A decade after the recession of 2007, more than half of Baby Boomers feel they have not benefitted from any recovery, according to a new study by the Center for a Secure Retirement (CSR). The survey also found that only 2% believe the economy has fully recovered. Twenty-eight percent are making more conservative investment decisions and 26% have stopped investing.
Throughout the decade, many Boomers have readjusted retirement expectations to meet this situation. Even before the financial crisis, 45% of those with annual household income between $30,000 and $100,000 and less than $1 million in investable assets, expected to retire debt free. Today, that number stands at 34%. Two-thirds of respondents are worried about facing another financial crisis.
The study also revealed that three in 10 (34%) middle-income Boomers plan to rely on personal savings or earnings for their primary source of income in retirement, down from four in 10 before the crisis. This reliance appears to be shifting to Social Security, where four in 10 (38%) middle-income Boomers expect to rely on Social Security for their primary source of retirement income, versus three in 10 before the crisis.

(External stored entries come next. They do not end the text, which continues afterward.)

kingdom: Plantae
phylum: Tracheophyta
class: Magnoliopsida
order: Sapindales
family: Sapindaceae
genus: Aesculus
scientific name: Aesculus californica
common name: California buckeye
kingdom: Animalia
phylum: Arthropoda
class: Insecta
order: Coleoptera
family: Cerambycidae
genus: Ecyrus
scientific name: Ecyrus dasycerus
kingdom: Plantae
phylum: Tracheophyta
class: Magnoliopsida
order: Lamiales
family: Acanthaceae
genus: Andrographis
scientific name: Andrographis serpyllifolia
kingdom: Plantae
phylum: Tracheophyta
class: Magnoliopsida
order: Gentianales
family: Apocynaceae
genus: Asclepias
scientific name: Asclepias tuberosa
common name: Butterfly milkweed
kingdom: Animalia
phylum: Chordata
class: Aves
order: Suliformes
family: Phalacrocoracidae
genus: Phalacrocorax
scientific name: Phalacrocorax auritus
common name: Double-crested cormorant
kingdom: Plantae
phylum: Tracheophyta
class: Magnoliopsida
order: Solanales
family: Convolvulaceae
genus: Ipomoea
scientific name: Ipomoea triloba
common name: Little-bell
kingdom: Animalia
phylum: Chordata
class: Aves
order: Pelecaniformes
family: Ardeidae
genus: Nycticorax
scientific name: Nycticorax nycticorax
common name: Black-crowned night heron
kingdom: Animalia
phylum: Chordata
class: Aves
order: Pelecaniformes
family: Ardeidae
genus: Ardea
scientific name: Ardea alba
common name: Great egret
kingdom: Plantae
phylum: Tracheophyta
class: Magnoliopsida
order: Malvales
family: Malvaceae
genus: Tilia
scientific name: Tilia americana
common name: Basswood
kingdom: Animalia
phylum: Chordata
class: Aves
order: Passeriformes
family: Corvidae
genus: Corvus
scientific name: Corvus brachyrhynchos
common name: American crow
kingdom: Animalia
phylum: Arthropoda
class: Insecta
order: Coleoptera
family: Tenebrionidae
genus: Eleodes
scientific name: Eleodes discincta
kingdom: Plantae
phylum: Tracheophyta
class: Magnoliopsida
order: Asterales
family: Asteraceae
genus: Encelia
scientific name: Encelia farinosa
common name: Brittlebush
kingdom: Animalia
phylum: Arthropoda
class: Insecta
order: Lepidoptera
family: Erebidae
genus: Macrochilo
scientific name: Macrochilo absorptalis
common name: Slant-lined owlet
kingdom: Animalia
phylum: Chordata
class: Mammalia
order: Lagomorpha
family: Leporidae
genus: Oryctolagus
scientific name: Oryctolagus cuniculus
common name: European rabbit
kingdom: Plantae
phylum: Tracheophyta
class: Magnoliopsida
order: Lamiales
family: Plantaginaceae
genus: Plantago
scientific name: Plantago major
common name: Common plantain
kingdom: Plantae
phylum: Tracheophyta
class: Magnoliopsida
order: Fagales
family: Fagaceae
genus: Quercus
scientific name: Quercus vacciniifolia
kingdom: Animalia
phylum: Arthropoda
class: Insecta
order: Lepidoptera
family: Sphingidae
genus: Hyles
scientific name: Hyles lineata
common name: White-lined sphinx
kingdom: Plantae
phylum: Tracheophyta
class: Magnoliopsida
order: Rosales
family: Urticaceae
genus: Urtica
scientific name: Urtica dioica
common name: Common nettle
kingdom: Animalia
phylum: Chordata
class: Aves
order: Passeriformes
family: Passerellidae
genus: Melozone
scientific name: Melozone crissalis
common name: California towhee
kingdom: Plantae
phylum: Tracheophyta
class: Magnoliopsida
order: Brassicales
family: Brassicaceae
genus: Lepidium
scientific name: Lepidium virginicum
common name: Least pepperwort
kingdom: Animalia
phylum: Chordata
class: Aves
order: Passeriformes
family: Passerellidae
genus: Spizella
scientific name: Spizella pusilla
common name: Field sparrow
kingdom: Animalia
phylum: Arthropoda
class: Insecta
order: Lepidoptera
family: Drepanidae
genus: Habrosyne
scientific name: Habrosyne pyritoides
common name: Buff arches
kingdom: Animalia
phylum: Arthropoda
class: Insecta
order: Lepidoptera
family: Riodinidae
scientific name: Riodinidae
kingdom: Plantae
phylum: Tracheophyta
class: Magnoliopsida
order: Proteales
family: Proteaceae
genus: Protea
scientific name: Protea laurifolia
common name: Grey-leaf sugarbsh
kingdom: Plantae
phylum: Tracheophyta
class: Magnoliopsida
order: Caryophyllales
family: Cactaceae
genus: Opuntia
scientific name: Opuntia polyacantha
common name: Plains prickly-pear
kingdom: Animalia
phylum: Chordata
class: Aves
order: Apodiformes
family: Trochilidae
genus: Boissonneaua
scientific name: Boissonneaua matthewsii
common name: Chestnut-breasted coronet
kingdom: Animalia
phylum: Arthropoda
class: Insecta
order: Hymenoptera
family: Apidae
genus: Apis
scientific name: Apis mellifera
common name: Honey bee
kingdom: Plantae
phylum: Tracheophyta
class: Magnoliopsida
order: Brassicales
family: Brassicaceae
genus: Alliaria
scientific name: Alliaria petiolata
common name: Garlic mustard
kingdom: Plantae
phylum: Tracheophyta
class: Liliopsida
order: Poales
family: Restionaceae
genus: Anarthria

According to the latest CSR report, before the crisis, 35% of middle-income Boomers expected to work full time or part-time in retirement, but today 48% expect to work full or part-time.
“Ten years ago, Baby Boomers had a clear vision of what a personally satisfying retirement looked like,” says Scott Goldberg, president of Bankers Life. “But today, many are realizing they will not be as financially independent in retirement as they once expected.”
With pressing challenges ahead, more than eight in 10 have taken specific actions to meet their new demands: Reduced discretionary expenses (54%), reduced recurring monthly expenses (47%), and creating and maintaining a household budget (35%)
As a result, today more than half (57%) of middle-income Boomers feel confident in meeting their daily financial obligations, up from only 41% during the crisis.
Long-term financial planning, however, is still a target for many. Two in 10 middle-income Boomers now save a smaller percentage of their paycheck, nearly one quarter don’t save anything.
“Boomers should plan for any unexpected costs that can arise, especially expenses related to retirement, such as long-term care or critical illness,” says Goldberg. “Also, they should make a concerted effort to pay down debt before retiring to create more financial flexibility.”
The CSR survey “10 Years After the Crisis: Middle-Income Boomers Rebounding But Not Recovered” is part of a series of studies commissioned by the Bankers Life Center for a Secure Retirement. It was conducted in October 2016 by independent research firm The Blackstone Group.
The findings were from one Internet-based survey of 1,000 middle-income Boomers. Quotas were established based on the U.S. Census Current Population Survey data for age, gender and income to obtain a nationally representative sample.